What is being asked: Starting at the line that contains "index dip: (315, 43)", return every line through the end of the entries below, exactly and with nothing else.

##### Supplied data

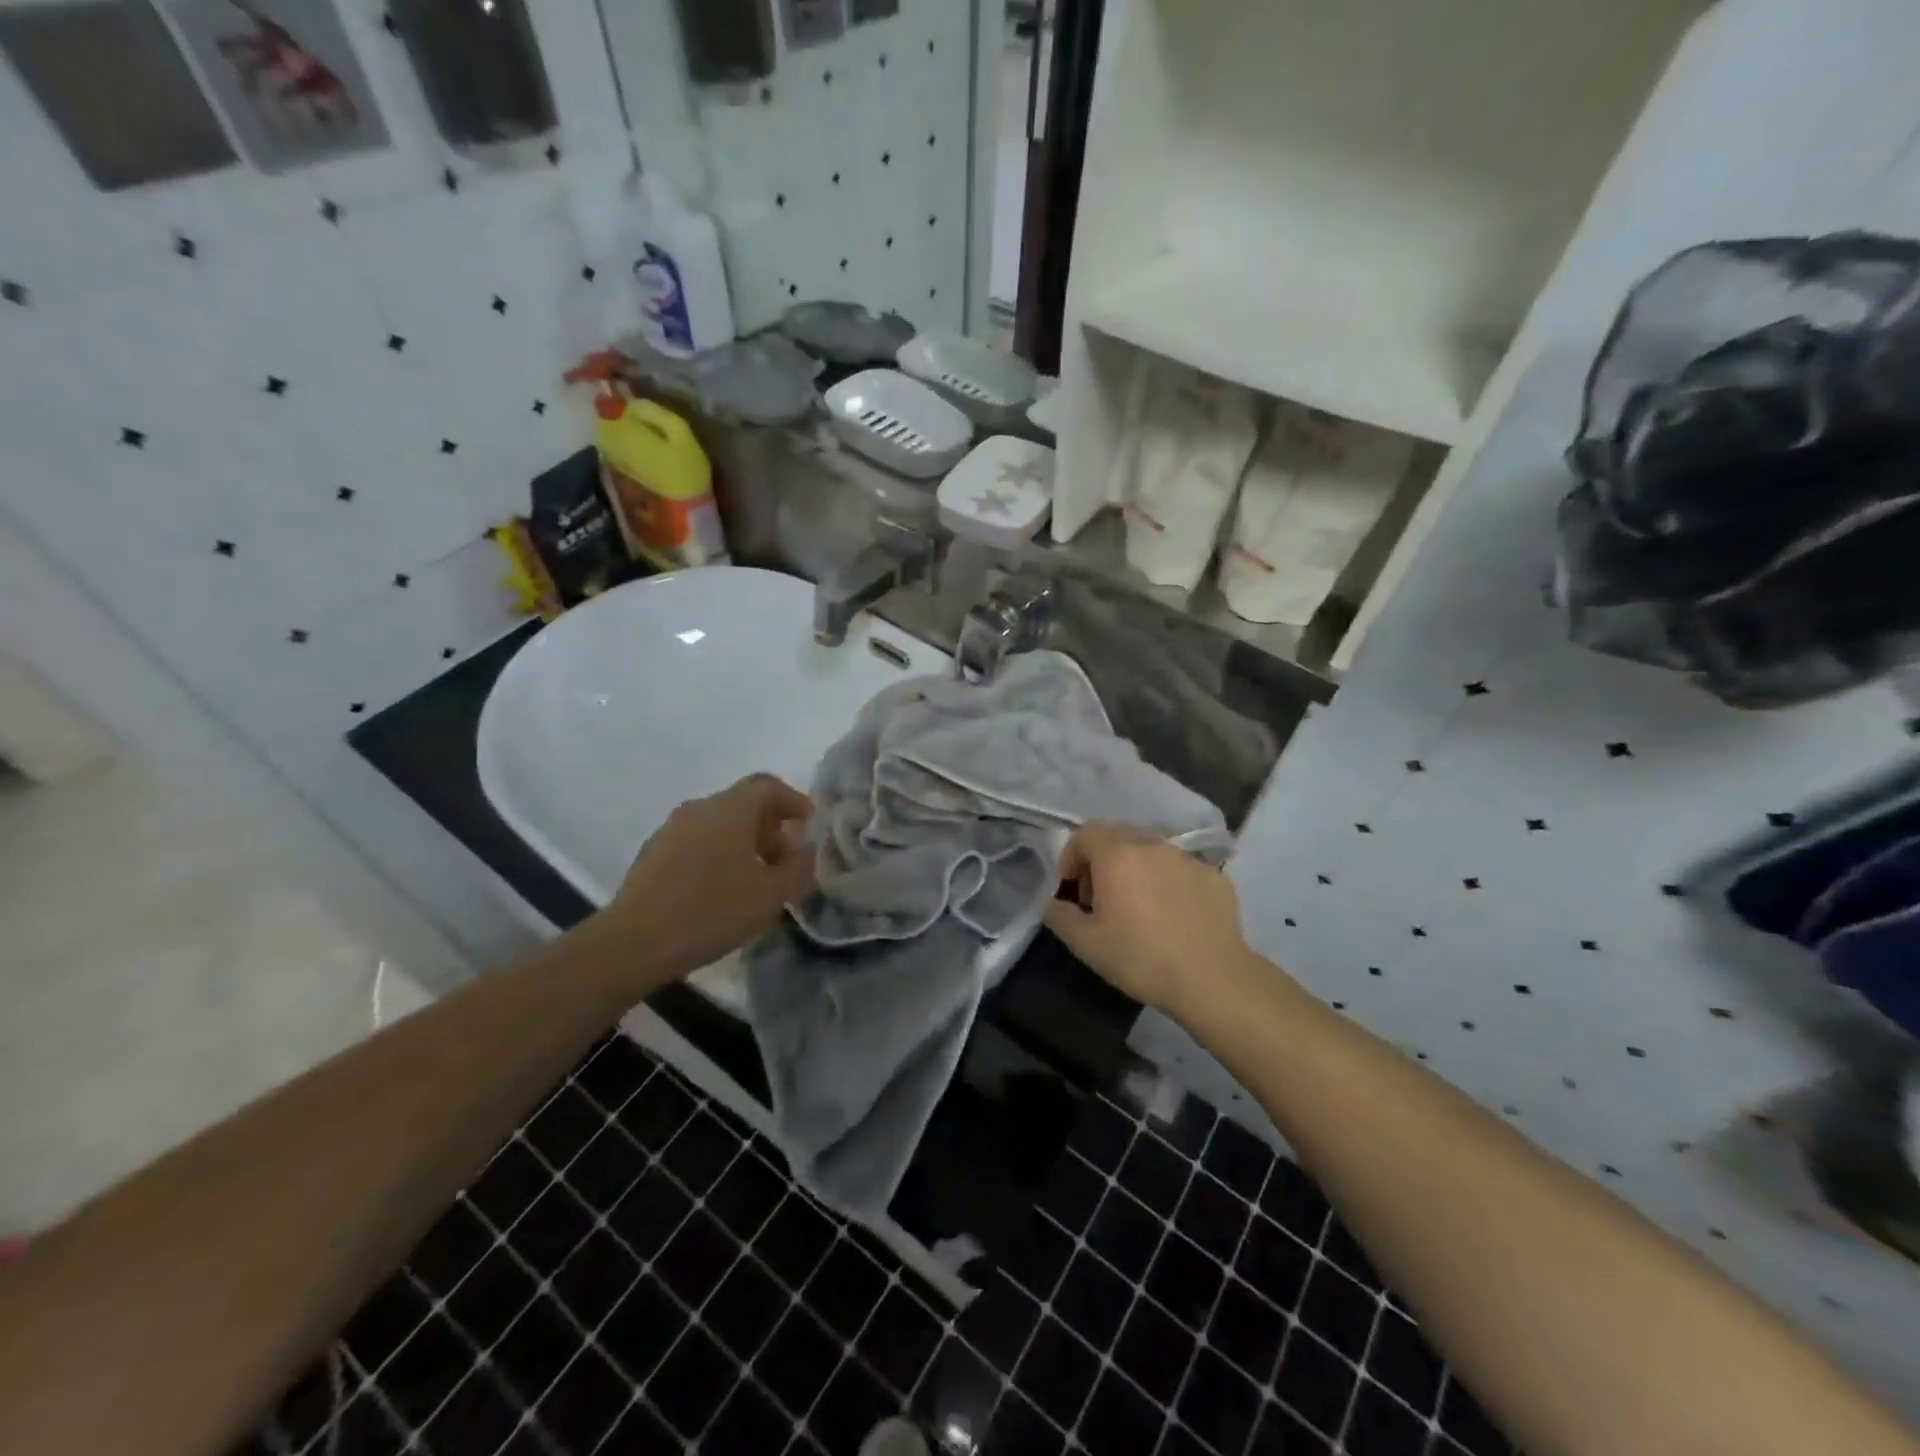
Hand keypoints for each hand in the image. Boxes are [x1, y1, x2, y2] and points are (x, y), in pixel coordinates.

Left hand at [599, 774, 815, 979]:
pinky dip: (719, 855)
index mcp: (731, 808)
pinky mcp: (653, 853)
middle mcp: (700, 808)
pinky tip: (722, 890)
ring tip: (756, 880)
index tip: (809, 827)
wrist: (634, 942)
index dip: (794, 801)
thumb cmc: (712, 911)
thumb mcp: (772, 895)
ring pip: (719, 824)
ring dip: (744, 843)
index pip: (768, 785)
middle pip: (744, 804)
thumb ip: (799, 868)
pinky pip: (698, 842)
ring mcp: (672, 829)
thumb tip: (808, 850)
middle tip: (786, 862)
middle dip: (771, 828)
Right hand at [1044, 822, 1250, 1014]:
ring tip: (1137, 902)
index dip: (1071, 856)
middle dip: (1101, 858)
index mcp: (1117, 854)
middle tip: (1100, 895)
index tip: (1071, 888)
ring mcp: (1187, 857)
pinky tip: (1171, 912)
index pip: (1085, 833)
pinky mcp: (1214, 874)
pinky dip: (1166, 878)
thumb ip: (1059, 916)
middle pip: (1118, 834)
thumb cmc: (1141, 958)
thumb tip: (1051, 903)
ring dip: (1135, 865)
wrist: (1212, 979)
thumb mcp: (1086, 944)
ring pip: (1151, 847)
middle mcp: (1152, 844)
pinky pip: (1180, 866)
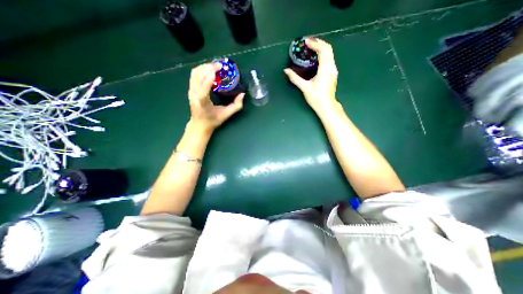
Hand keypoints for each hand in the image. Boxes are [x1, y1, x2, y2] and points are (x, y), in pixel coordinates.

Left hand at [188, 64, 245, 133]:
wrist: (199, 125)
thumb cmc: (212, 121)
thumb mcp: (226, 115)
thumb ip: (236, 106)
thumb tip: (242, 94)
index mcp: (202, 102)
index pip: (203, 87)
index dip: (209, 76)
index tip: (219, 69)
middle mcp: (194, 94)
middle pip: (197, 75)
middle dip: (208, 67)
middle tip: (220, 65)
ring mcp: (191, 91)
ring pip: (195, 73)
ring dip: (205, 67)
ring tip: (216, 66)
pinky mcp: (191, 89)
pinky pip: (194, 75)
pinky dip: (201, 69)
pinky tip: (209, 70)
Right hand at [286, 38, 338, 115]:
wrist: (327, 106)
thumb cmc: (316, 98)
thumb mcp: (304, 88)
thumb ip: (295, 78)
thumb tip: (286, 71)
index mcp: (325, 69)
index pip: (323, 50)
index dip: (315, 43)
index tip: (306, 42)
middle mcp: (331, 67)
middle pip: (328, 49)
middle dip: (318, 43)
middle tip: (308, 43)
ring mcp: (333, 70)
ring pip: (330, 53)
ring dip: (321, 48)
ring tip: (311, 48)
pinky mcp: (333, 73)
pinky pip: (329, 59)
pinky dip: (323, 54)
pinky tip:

##########

Output for this task:
index dip: (315, 43)
index tip: (306, 42)
middle mcp: (331, 67)
middle pip: (328, 49)
middle dip: (318, 43)
middle tip: (308, 43)
ring mcp: (333, 70)
ring pip: (330, 53)
ring dip: (321, 48)
ring tip: (311, 48)
pinky mcp: (333, 73)
pinky pip: (329, 59)
pinky dip: (323, 54)
pinky tip:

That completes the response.